Exercice: Mettez en forme les lignes de toutes les entrées ci-dessous sous la forme d'une liste JSON de chaînes, à raison d'une chaîne par ligne et sans les lignes vides. Laissez les images hors de la réponse.

Entrées de données enregistrées
****************************************

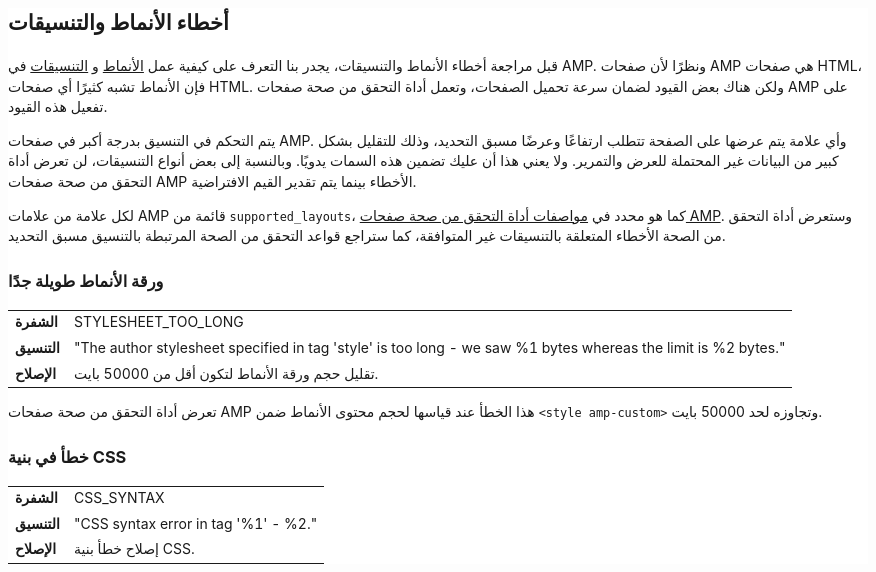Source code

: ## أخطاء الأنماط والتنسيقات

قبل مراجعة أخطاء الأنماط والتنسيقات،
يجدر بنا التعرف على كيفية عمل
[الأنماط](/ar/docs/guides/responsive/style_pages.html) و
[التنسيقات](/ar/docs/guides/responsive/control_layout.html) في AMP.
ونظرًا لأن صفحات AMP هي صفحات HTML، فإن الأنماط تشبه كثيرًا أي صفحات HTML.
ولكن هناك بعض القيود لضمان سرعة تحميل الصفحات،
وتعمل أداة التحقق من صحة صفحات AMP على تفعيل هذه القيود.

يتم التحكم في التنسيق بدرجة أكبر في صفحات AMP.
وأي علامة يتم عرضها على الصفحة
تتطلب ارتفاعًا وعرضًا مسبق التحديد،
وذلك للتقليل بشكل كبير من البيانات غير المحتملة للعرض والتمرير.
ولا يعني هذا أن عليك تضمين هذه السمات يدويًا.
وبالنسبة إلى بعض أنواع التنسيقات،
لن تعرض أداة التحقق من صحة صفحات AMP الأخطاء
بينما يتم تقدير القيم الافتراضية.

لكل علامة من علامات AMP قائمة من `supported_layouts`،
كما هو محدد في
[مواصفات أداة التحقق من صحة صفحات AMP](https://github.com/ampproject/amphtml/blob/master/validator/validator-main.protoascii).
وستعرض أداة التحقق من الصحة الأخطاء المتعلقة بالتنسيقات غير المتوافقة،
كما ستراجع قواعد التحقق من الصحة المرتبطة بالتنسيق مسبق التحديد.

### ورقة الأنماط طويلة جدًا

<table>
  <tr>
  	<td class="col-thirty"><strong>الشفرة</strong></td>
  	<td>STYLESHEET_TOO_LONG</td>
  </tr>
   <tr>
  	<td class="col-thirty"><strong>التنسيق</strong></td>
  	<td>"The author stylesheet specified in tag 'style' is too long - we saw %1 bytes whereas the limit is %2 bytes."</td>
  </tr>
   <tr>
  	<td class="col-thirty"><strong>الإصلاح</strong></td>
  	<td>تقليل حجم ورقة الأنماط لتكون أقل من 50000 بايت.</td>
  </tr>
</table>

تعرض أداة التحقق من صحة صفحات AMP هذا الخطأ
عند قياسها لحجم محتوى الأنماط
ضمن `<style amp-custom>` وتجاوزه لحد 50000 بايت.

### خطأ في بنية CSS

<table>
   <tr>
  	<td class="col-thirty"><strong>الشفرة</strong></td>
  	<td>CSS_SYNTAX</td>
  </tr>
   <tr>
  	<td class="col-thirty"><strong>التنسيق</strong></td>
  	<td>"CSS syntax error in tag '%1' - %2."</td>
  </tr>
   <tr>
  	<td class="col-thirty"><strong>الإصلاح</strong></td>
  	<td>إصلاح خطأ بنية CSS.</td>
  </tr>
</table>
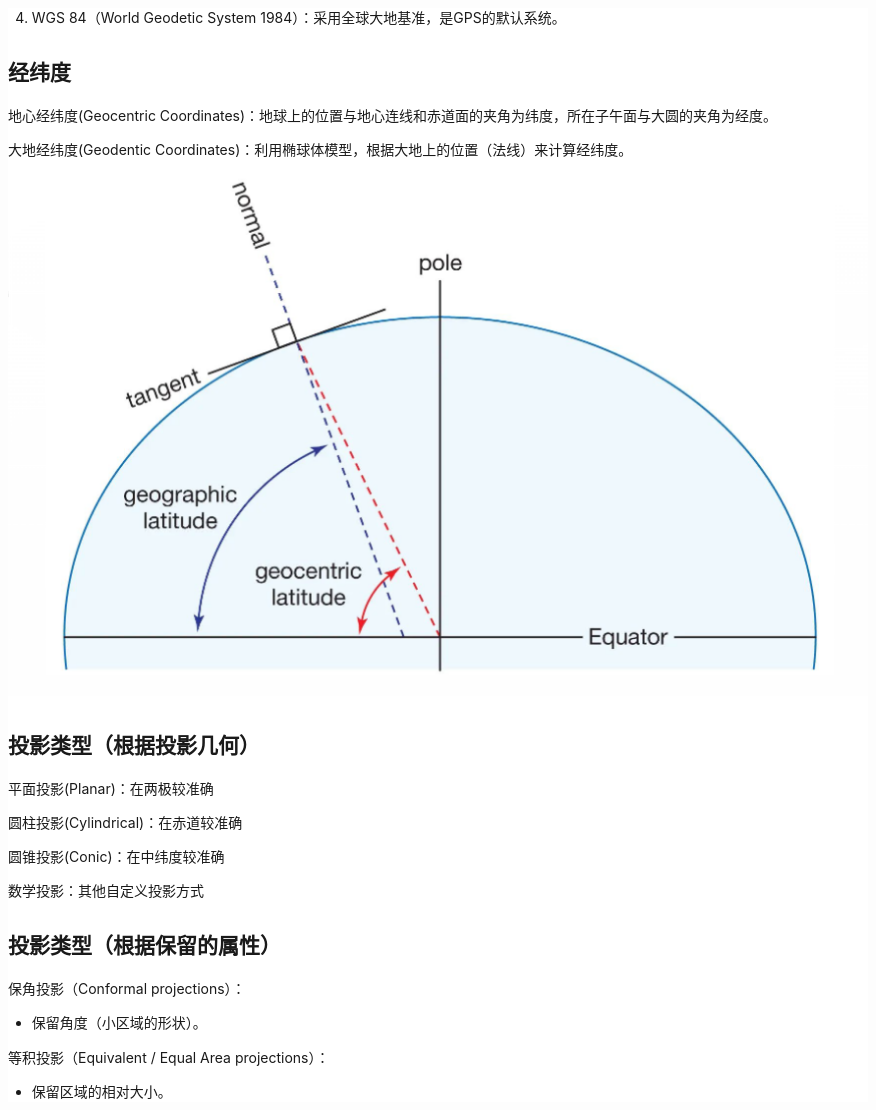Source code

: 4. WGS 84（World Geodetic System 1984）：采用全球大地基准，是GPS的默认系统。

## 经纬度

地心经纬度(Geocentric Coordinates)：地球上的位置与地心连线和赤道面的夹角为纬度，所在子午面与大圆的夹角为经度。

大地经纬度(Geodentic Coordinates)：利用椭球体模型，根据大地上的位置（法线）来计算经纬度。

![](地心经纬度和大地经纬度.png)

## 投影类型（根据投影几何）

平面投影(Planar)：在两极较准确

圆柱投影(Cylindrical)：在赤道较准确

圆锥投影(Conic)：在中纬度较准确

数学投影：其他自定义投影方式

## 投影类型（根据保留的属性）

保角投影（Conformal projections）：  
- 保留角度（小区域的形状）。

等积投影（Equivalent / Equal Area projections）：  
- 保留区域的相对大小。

****************************************

Réponse finale:
[
  "Source code",
  ": ## أخطاء الأنماط والتنسيقات",
  "قبل مراجعة أخطاء الأنماط والتنسيقات،",
  "يجدر بنا التعرف على كيفية عمل",
  "[الأنماط](/ar/docs/guides/responsive/style_pages.html) و",
  "[التنسيقات](/ar/docs/guides/responsive/control_layout.html) في AMP.",
  "ونظرًا لأن صفحات AMP هي صفحات HTML، فإن الأنماط تشبه كثيرًا أي صفحات HTML.",
  "ولكن هناك بعض القيود لضمان سرعة تحميل الصفحات،",
  "وتعمل أداة التحقق من صحة صفحات AMP على تفعيل هذه القيود.",
  "يتم التحكم في التنسيق بدرجة أكبر في صفحات AMP.",
  "وأي علامة يتم عرضها على الصفحة",
  "تتطلب ارتفاعًا وعرضًا مسبق التحديد،",
  "وذلك للتقليل بشكل كبير من البيانات غير المحتملة للعرض والتمرير.",
  "ولا يعني هذا أن عليك تضمين هذه السمات يدويًا.",
  "وبالنسبة إلى بعض أنواع التنسيقات،",
  "لن تعرض أداة التحقق من صحة صفحات AMP الأخطاء",
  "بينما يتم تقدير القيم الافتراضية.",
  "لكل علامة من علامات AMP قائمة من `supported_layouts`،",
  "كما هو محدد في",
  "[مواصفات أداة التحقق من صحة صفحات AMP](https://github.com/ampproject/amphtml/blob/master/validator/validator-main.protoascii).",
  "وستعرض أداة التحقق من الصحة الأخطاء المتعلقة بالتنسيقات غير المتوافقة،",
  "كما ستراجع قواعد التحقق من الصحة المرتبطة بالتنسيق مسبق التحديد.",
  "### ورقة الأنماط طويلة جدًا",
  "<table>",
  "  <tr>",
  "  \t<td class=\"col-thirty\"><strong>الشفرة</strong></td>",
  "  \t<td>STYLESHEET_TOO_LONG</td>",
  "  </tr>",
  "   <tr>",
  "  \t<td class=\"col-thirty\"><strong>التنسيق</strong></td>",
  "  \t<td>\"The author stylesheet specified in tag 'style' is too long - we saw %1 bytes whereas the limit is %2 bytes.\"</td>",
  "  </tr>",
  "   <tr>",
  "  \t<td class=\"col-thirty\"><strong>الإصلاح</strong></td>",
  "  \t<td>تقليل حجم ورقة الأنماط لتكون أقل من 50000 بايت.</td>",
  "  </tr>",
  "</table>",
  "تعرض أداة التحقق من صحة صفحات AMP هذا الخطأ",
  "عند قياسها لحجم محتوى الأنماط",
  "ضمن `<style amp-custom>` وتجاوزه لحد 50000 بايت.",
  "### خطأ في بنية CSS",
  "<table>",
  "   <tr>",
  "  \t<td class=\"col-thirty\"><strong>الشفرة</strong></td>",
  "  \t<td>CSS_SYNTAX</td>",
  "  </tr>",
  "   <tr>",
  "  \t<td class=\"col-thirty\"><strong>التنسيق</strong></td>",
  "  \t<td>\"CSS syntax error in tag '%1' - %2.\"</td>",
  "  </tr>",
  "   <tr>",
  "  \t<td class=\"col-thirty\"><strong>الإصلاح</strong></td>",
  "  \t<td>إصلاح خطأ بنية CSS.</td>",
  "  </tr>",
  "</table>",
  "Source code",
  ": 4. WGS 84（World Geodetic System 1984）：采用全球大地基准，是GPS的默认系统。",
  "## 经纬度",
  "地心经纬度(Geocentric Coordinates)：地球上的位置与地心连线和赤道面的夹角为纬度，所在子午面与大圆的夹角为经度。",
  "大地经纬度(Geodentic Coordinates)：利用椭球体模型，根据大地上的位置（法线）来计算经纬度。",
  "![](地心经纬度和大地经纬度.png)",
  "## 投影类型（根据投影几何）",
  "平面投影(Planar)：在两极较准确",
  "圆柱投影(Cylindrical)：在赤道较准确",
  "圆锥投影(Conic)：在中纬度较准确",
  "数学投影：其他自定义投影方式",
  "## 投影类型（根据保留的属性）",
  "保角投影（Conformal projections）：  ",
  "- 保留角度（小区域的形状）。",
  "等积投影（Equivalent / Equal Area projections）：  ",
  "- 保留区域的相对大小。"
]